Exercise details –
Can you give the band profile again from "COUNTRY OF ORIGIN: AUSTRALIA" up to and including "before and after.", changing "untimely" to "early"?

DESCRIPTION: Steve Connolly and the Usual Suspects was a Melbourne based band and recording project fronted by Steve Connolly.

ACTIVITY STATUS: Defunct

ACTIVITY PERIOD: Mid 1990's

MUSIC GENRE: Rock, Alternative Rock

COUNTRY OF ORIGIN: AUSTRALIA

RECORD COMPANIES / LABELS (Current & Past): Independent

BANDCAMP PAGE: https://steveconnollytheusualsuspects.bandcamp.com/


ABOUT THEM:
Steve Connolly and the Usual Suspects was a band put together by Melbourne musician and singer songwriter Steve Connolly. The band recorded a self titled album in the 1990's, which was re-released in 2018.

Steve Connolly was one of this country’s finest guitarists, songwriters and producers before his untimely death at age 36 in May 1995.
Best remembered for his work on lead guitar with Paul Kelly in both the Coloured Girls and the Messengers over near a decade, Steve spun a wide web of musical projects both before and after.

His first foray into the musical scene began in the in the late ’70s with garage bands Red Shift and The Shards, before putting together well-known pub act the Cuban Heels, a band which featured Spencer P. Jones. Steve also played in Rare Things and The Zimmermen, a staple of the early ‘80s scene, before teaming up with Kelly on his acclaimed 1985 album “Post”.

Steve, along with Michael Barclay (now Weddings, Parties, Anything), bass player Jon Schofield and Peter Bull on keyboards, were the sound behind some of Kelly’s most acclaimed albums, “Gossip” (1986), “Under the sun” (1987), “So much water so close to to home” (1989) and “Comedy” (1991). Hum just a few bars of Kelly classics like “Before too long” or “To her door”, and you’ll more than likely have Connolly’s distinctive solos also echoing in your ears.

Given material –
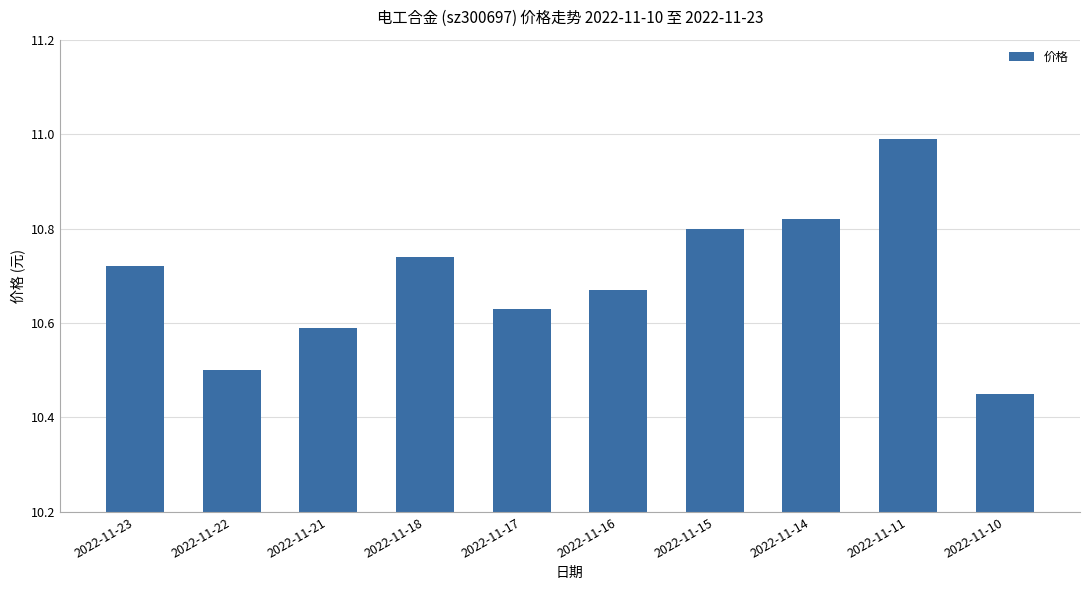

At which label is the value closest to 10?

2022-11-10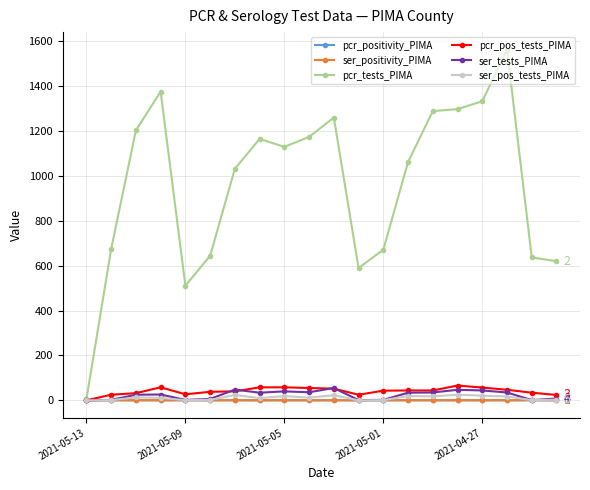

At how many categories does at least one series exceed 570?

18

Response to the exercise –
COUNTRY OF ORIGIN: AUSTRALIA

RECORD COMPANIES / LABELS (Current & Past): Independent

BANDCAMP PAGE: https://steveconnollytheusualsuspects.bandcamp.com/


ABOUT THEM:
Steve Connolly and the Usual Suspects was a band put together by Melbourne musician and singer songwriter Steve Connolly. The band recorded a self titled album in the 1990's, which was re-released in 2018.

Steve Connolly was one of this country’s finest guitarists, songwriters and producers before his early death at age 36 in May 1995.
Best remembered for his work on lead guitar with Paul Kelly in both the Coloured Girls and the Messengers over near a decade, Steve spun a wide web of musical projects both before and after.